Select and Export Specific Local Account Results

The side navigation highlighting the Local option for accounts.

If you wish to see discovered Local accounts, click the Local option on the left side menu. A list of all discovered accounts appears.

 

The list of results found for local accounts from scanning the network.

To select individual results, check the box beside the list item. You may select multiple accounts from the list.

 

The filter option available for local accounts.

You can also filter the results by clicking Show Filters at the top of the page. When selected, the following fields appear:

  • Username
  • Host
  • Last Login
  • Last Password Reset

You can filter the results based on this information. Type in your criteria and click Submit.

 

The results update to match the criteria you entered. After filtering the results, you can export the results to CSV by clicking Export Selected Results located in the top right.

 

Import Results into Bomgar Vault

Once you have exported your findings to a CSV file and saved it to your machine, you can import the endpoints and credentials discovered into Bomgar Vault. This allows you to start mananging and rotating the credentials discovered in your network. Before import, make sure the following are in place:

  • Configuration: Make sure you have configured all settings in Bomgar Vault. You can review the settings by logging into your Bomgar Vault site and going to Administration > Settings.
  • Version: Check to make sure you are using a version of the Discovery Tool that is compatible with your Vault site. Bomgar Vault 17.2.1 and later requires Bomgar Vault Discvoery Tool version 1.0 or later.
  • Order: When starting the import process, you must import endpoints before credentials.

Follow the steps below:

  1. Log into your Vault site. Go to Endpoints > Endpoints.
  2. Click the Bulk Insert button.
  3. Click the Upload File button.
  4. Locate the CSV file you saved from the discovery tool export. Select it.
  5. Click Open.
  6. Click the Validate File button.
  7. Once validated, click the Import Endpoints button.
  8. When import is complete, click the Close button.

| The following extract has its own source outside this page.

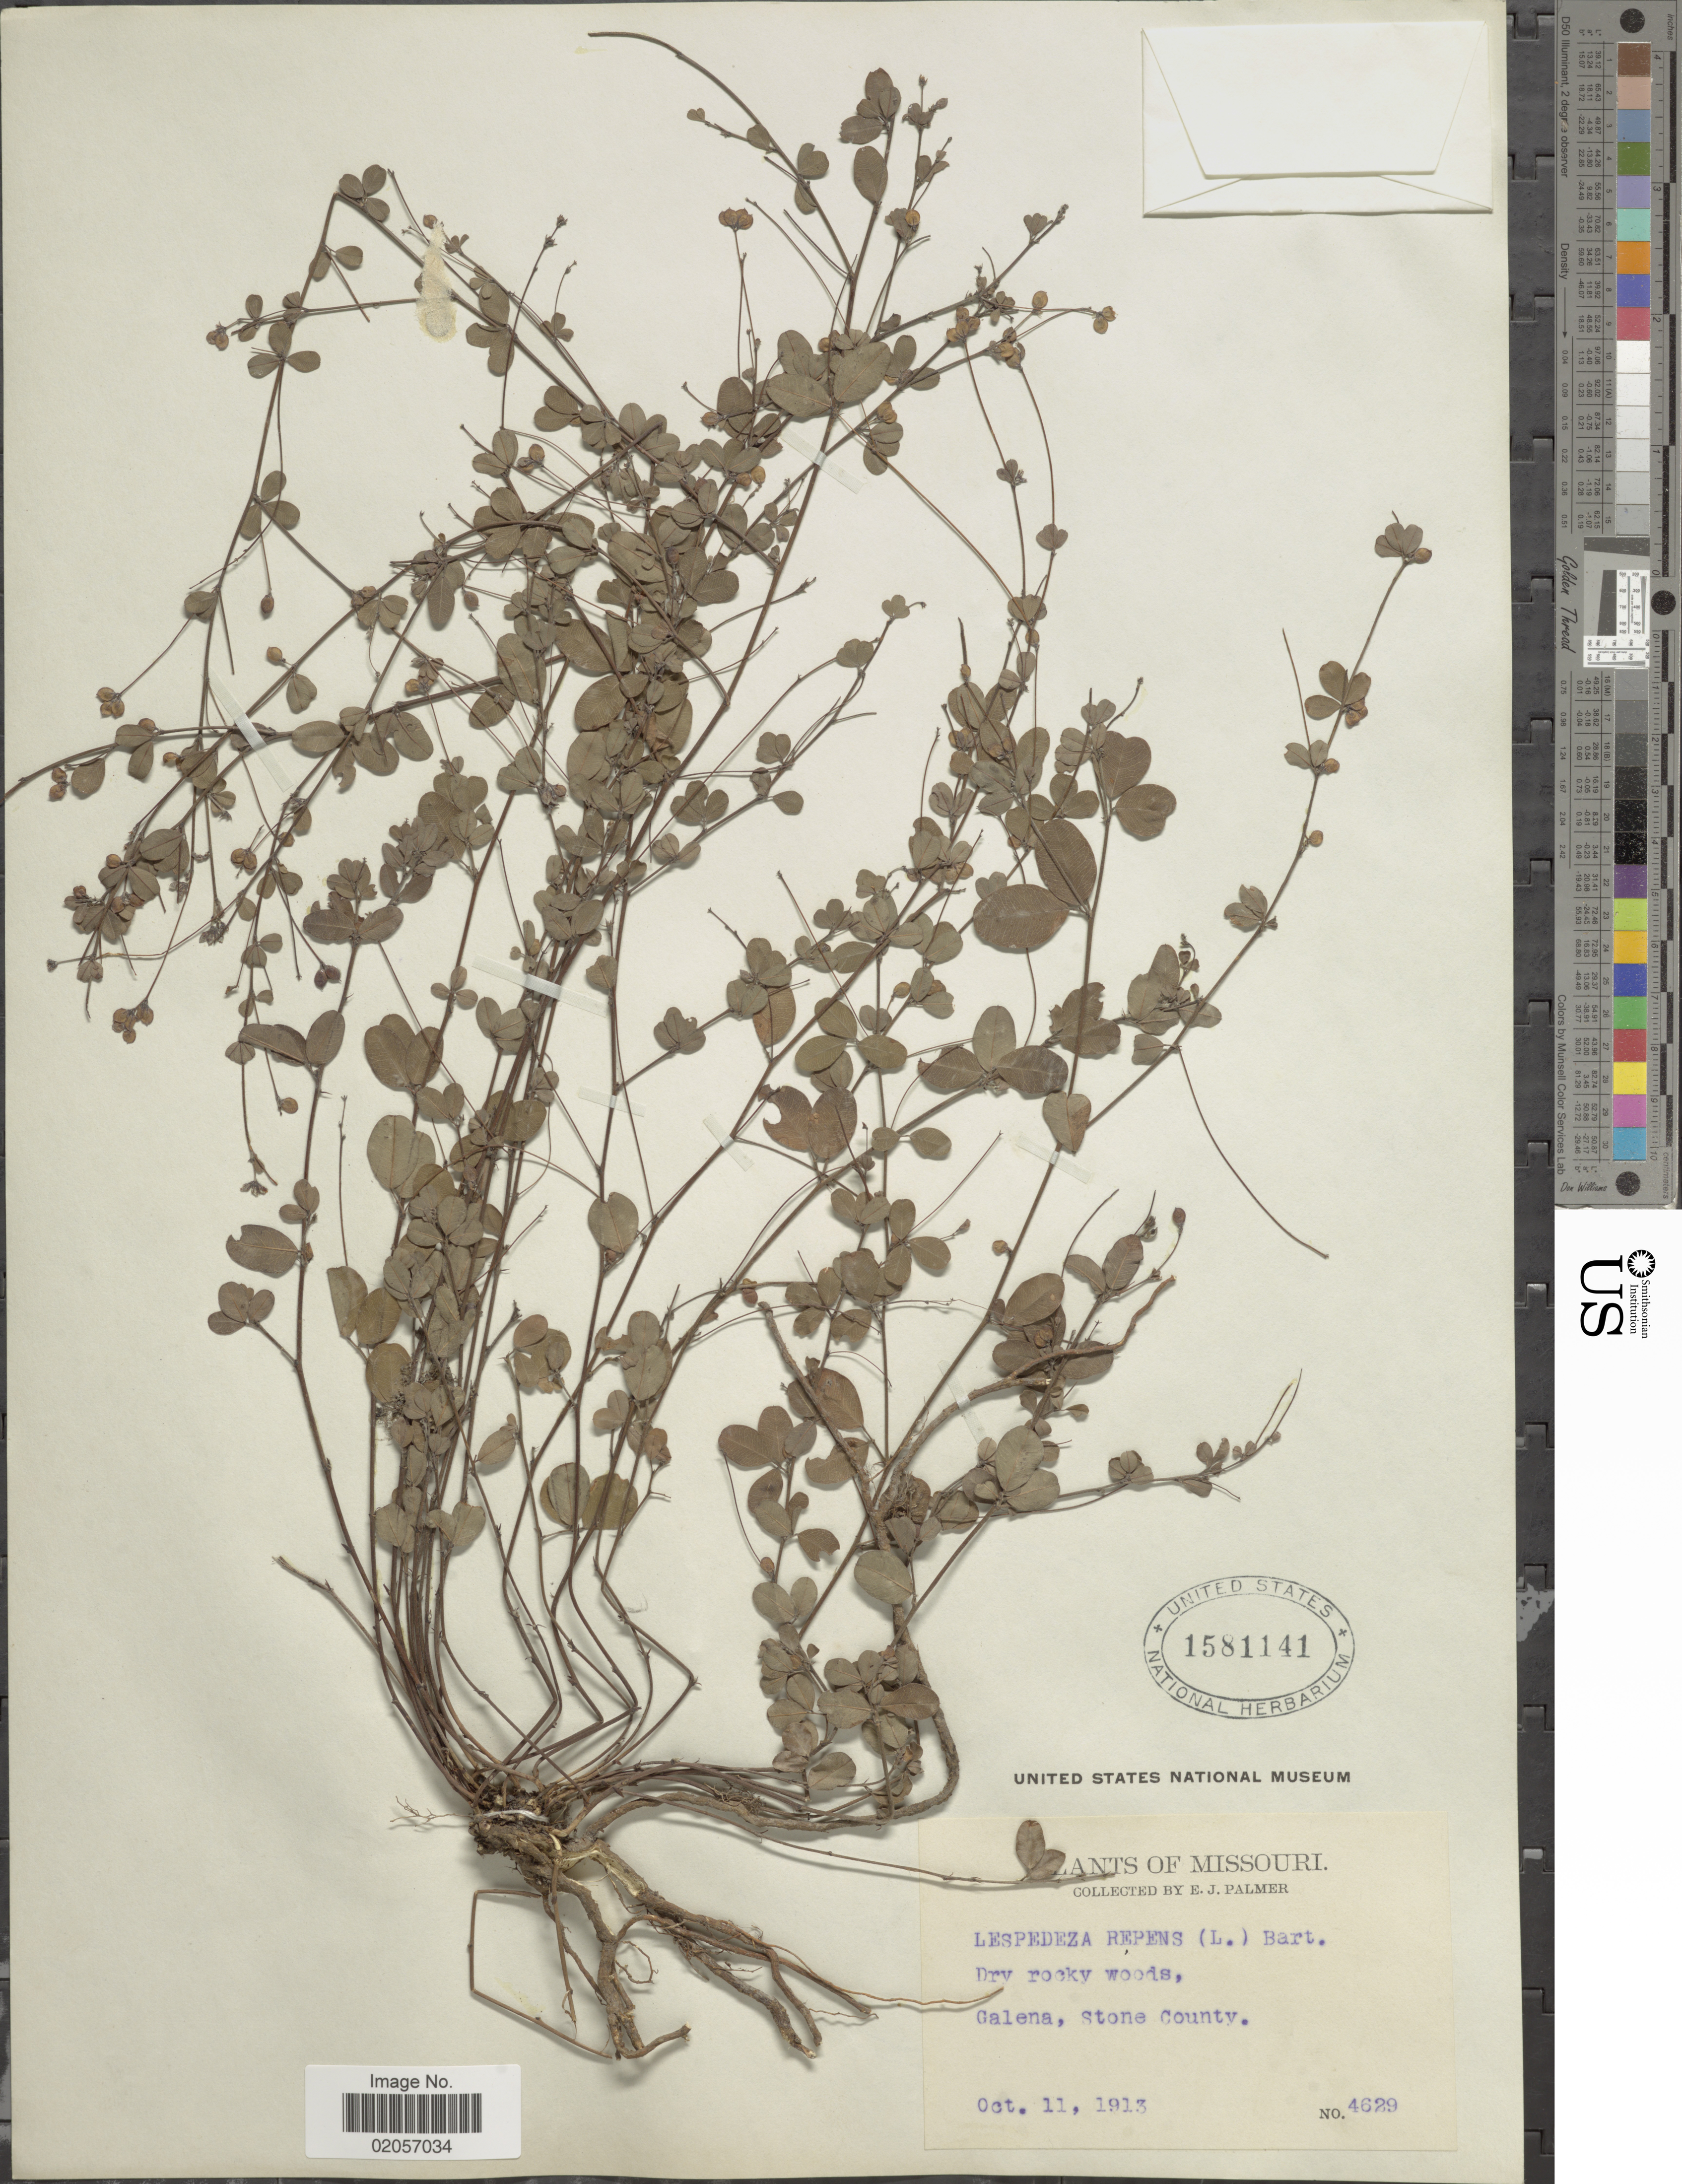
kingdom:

The endpoints should then be available in the Endpoints section. Then, repeat the same steps for your credentials by going to Credentials > Credentials and clicking the Bulk Insert action.

Notes:

  • Once importing is complete, credentials and endpoints should be associated without further configuration.
  • While the discovery tool does scan information like scheduled tasks and services, this information does not import into Bomgar Vault.